Participants for the program were selected from over 55 applicants from diverse professions, backgrounds, and communities. A panel of distinguished judges reviewed and ranked each application. The first session will be in Jonesboro in January. Other meetings will be held across the Delta throughout the year with the program culminating in November with a graduation ceremony

“This is an impressive group of women, and we are very excited about working with them,” said Dr. Jones-Branch.

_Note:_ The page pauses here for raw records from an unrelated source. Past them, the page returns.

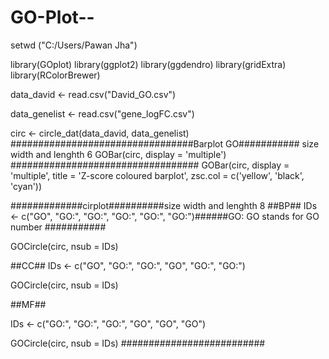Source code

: # GO-Plot--
setwd ("C:/Users/Pawan Jha")

library(GOplot)
library(ggplot2)
library(ggdendro)
library(gridExtra)
library(RColorBrewer)

data_david <- read.csv("David_GO.csv")

data_genelist <- read.csv("gene_logFC.csv")

circ <- circle_dat(data_david, data_genelist)
#################################Barplot GO########### size width and lenghth 6
GOBar(circ, display = 'multiple')
##################################
GOBar(circ, display = 'multiple', title = 'Z-score coloured barplot', zsc.col = c('yellow', 'black', 'cyan'))

#############cirplot##########size width and lenghth 8
##BP##
IDs <- c("GO",	"GO:",	"GO:",	"GO:",	"GO:",	"GO:")######GO: GO stands for GO number ###########

GOCircle(circ, nsub = IDs)

##CC##
IDs <- c("GO",	"GO:",	"GO:",	"GO",	"GO:",		"GO:")

GOCircle(circ, nsub = IDs)

##MF##

IDs <- c("GO:",	"GO:",	"GO:",	"GO",	"GO",	"GO")


GOCircle(circ, nsub = IDs)
##########################
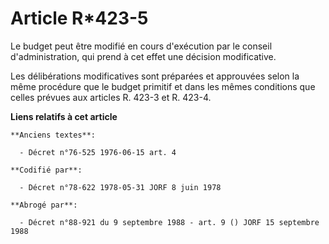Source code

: # Article R*423-5

Le budget peut être modifié en cours d'exécution par le conseil d'administration, qui prend à cet effet une décision
modificative.

Les délibérations modificatives sont préparées et approuvées selon la même procédure que le budget primitif et dans les mêmes
conditions que celles prévues aux articles R. 423-3 et R. 423-4.

**Liens relatifs à cet article**

	**Anciens textes**:

	  - Décret n°76-525 1976-06-15 art. 4

	**Codifié par**:

	  - Décret n°78-622 1978-05-31 JORF 8 juin 1978

	**Abrogé par**:

	  - Décret n°88-921 du 9 septembre 1988 - art. 9 () JORF 15 septembre 1988
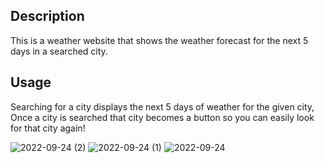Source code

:## Description
This is a weather website that shows the weather forecast for the next 5 days in a searched city.

## Usage
Searching for a city displays the next 5 days of weather for the given city, Once a city is searched that city becomes a button so you can easily look for that city again!

![2022-09-24 (2)](https://user-images.githubusercontent.com/109792980/192074222-28f1edff-2252-4c5c-baeb-fba357e43653.png)
![2022-09-24 (1)](https://user-images.githubusercontent.com/109792980/192074233-2b0c9ce4-00ab-4377-bbf8-f065c90571ae.png)
![2022-09-24](https://user-images.githubusercontent.com/109792980/192074237-e341d7dd-ad0b-42d3-8623-fb24a070851d.png)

The 2024 class of the Arkansas Women’s Leadership Academy includes:
Arkansas County
– Lee Ann Blackwell-Hoskyn, director of East Arkansas operations, Express Employment Professionals
– Katrina Brown, customer service manager, Entergy Arkansas
Baxter County
– Bailey Perricone, health navigator team lead, Main Street Rural Health
Craighead County:
– Juanita Acosta, project manager and community navigator, El Centro Hispano
– Brandi Hodges, assistant director of university communications, Arkansas State University
– Christie Prestidge, operations director, Tiger Correctional Services
Crittenden County
– Ashtyn Lockley, crop protection sales rep, Syngenta
– Kennidi Rigell, community liaison, New York Institute of Technology College of Osteopathic Medicine
Cleveland County
– Jan Stephenson, director of integrated services, DePaul Community Health
Drew County
– Caroline White, human resources manager, SeaArk Boats
Izard County
– Erica Cooper, assistant vice president of community development, FNBC
– Jeanette Youngblood, dean of career education, University of Arkansas Community College at Batesville
Jackson County
– Amber Grady, dean of community outreach, ASU-Newport
Jefferson County
– Yulonda James, founder and evangelist, Great Expectations World Outreach
Lawrence County
– Lacey Robinett, real estate broker, Archer Realty
Lonoke County
– Ashley Reed, center manager, CAPCA Lonoke Head Start
– Stephanie White, mayor of Keo
Mississippi County
– Alisha Williams, human resource director, City of Blytheville
Pulaski County
– Jannie Cole, sexual violence prevention lead, Arkansas National Guard, Integrated Primary Prevention
– Monique Levvi, assistant programming and special events coordinator, Pulaski County Government Youth Service
– Carleisha Murry, health outreach coordinator, Rural Community Alliance
– JLynn Perkins, risk and performance improvement director, Little Creek Behavioral Health
Randolph County
– Tessa Cripe, special education teacher, Pocahontas High School
Sharp County
– Hannah St. John, special education teacher, Batesville High School Charter
Woodruff County
– Jade Kennon, director of grants and finance, ARcare.